Forums

Setting up SSH and github. problem adding certificate with passphrase

Hello, pardon me for once another topic on the setup of ssh, but i could not find a solution so far.

SETUP

My setup is a django project hosted on a github repo, to which i push from local or staging instances. in production, in projects copy in a virtual env on pythonanywhere, the repo gets pulled and some django update commands triggered.

So far all works with https and manually updating from a bash terminal. I want to automate and i need to connect to the github remote from the server with ssh.

I have created a key according to the python anywhere documentation and have successfully "installed" it with these series of commands:

eval $(ssh-agent) &&
ssh-add ~/.ssh/id_rsa_xxx && # note this will require me to insert the ssh passphrase
git pull
[more django and migration related commands]

Project updated.

PROBLEM:

Now tho, every time i am logging in a new bash i have to re-execute the two ssh-agent and ssh-add commands and re-insert the passphrase manually. Is there a way to automate this?

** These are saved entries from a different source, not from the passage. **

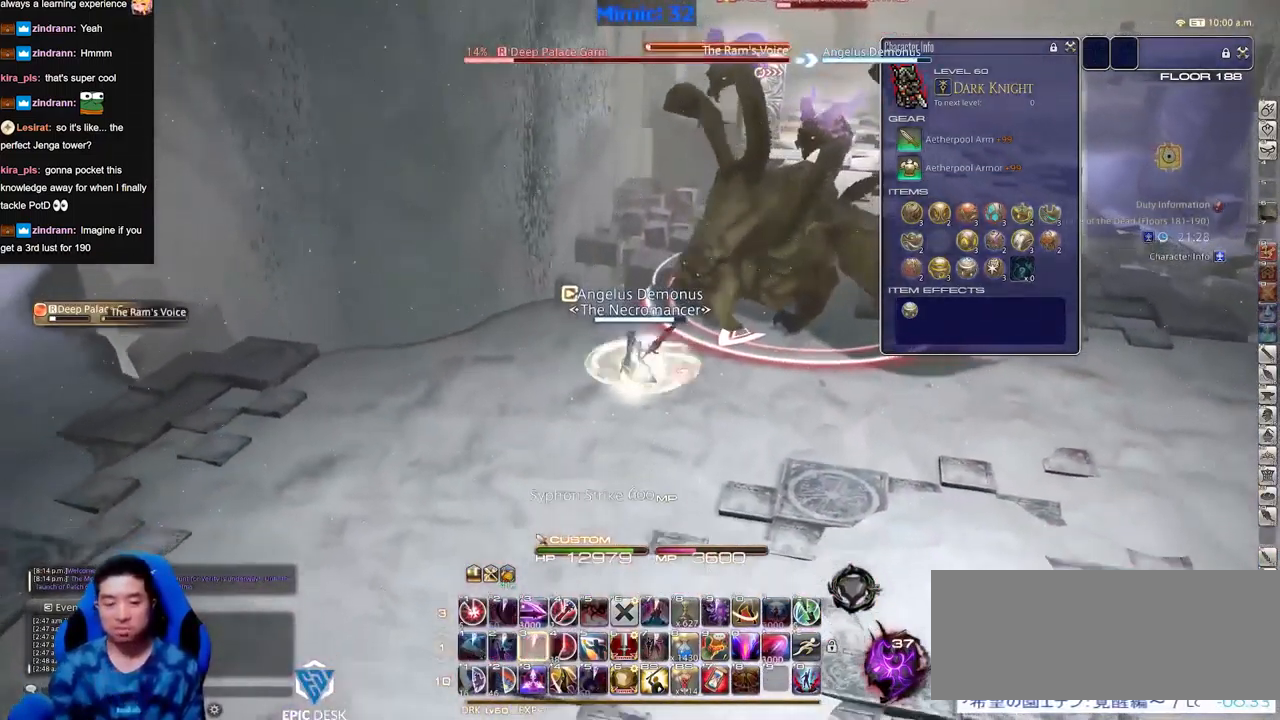
{"keys": [], "events": [[84, "s", "up"], [317, "w", "down"], [417, "w", "up"]]}
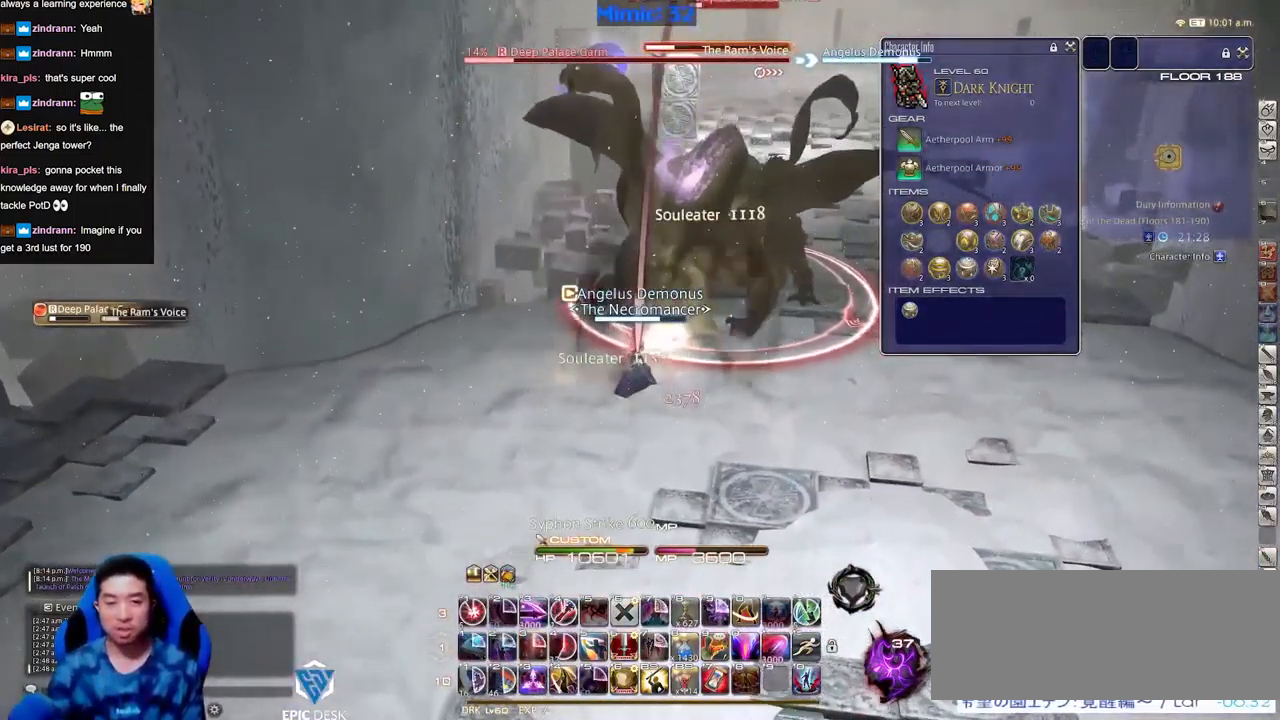
{"keys": ["s"], "events": [[216, "rbracket", "down"], [216, "s", "down"], [300, "rbracket", "up"]]}
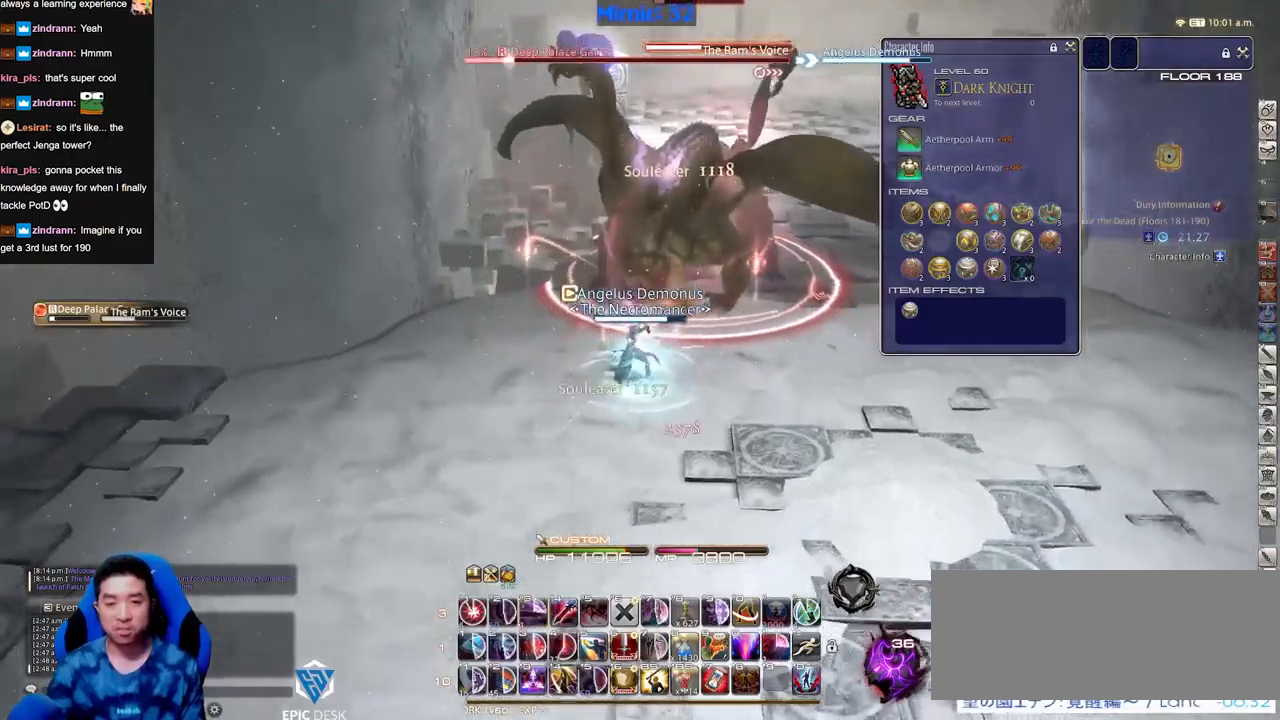
{"keys": ["s"], "events": []}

Or am I doing the right way at all considering i want to put all the update commands in a script and trigger it from the CI?

You can add the commands to your .bashrc file (in your home directory) if you want them to be run every time you start a bash console; you will still need to enter your passphrase, though. The only way to avoid that step is to create an SSH key without a passphrase, which will probably be necessary if you're planning to set up a CI pipeline that you want to run without interaction.

Ahh, so avoiding the passphrase is a necessary condition for the CI, but this defeats the intrinsic safety of the ssh key, which is on the server. Ok, thanks, i was hoping there were better options.

What would be your desired workflow that is automatic and safe-enough in your opinion?